--- Dataset extract Enclosed Below ---

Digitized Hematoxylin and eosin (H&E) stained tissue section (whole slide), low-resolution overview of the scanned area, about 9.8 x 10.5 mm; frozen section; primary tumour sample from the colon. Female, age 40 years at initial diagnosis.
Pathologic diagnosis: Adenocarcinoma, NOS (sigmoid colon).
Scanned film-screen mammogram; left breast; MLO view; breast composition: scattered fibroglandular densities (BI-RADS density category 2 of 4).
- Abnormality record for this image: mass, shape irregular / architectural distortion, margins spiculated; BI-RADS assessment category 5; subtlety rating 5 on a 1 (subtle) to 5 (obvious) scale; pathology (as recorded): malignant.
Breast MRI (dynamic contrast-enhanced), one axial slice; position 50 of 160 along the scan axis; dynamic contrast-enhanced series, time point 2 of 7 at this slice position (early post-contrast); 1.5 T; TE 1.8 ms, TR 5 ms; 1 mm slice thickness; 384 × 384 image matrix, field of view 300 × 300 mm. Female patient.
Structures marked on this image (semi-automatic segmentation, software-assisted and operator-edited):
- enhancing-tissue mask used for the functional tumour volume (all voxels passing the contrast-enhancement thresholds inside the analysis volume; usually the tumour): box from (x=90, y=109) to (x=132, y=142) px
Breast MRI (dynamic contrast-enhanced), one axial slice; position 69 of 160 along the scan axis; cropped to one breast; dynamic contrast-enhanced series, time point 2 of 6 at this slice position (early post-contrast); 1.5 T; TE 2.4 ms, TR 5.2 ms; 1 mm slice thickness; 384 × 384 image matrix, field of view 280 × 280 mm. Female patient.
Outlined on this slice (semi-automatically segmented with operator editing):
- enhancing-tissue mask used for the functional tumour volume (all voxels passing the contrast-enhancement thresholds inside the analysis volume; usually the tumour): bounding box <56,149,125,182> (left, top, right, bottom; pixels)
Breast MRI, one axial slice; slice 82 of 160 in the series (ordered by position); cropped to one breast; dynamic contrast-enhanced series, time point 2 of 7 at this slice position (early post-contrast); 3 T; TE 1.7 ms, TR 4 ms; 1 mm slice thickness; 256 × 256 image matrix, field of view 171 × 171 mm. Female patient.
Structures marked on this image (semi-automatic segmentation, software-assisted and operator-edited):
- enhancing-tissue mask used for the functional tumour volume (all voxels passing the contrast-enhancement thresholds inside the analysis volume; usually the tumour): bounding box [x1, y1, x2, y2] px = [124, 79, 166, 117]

--- End of Enclosed Dataset extract ---

Wherever a line above contains "left", copy that line.

Scanned film-screen mammogram; left breast; MLO view; breast composition: scattered fibroglandular densities (BI-RADS density category 2 of 4).
- enhancing-tissue mask used for the functional tumour volume (all voxels passing the contrast-enhancement thresholds inside the analysis volume; usually the tumour): bounding box <56,149,125,182> (left, top, right, bottom; pixels)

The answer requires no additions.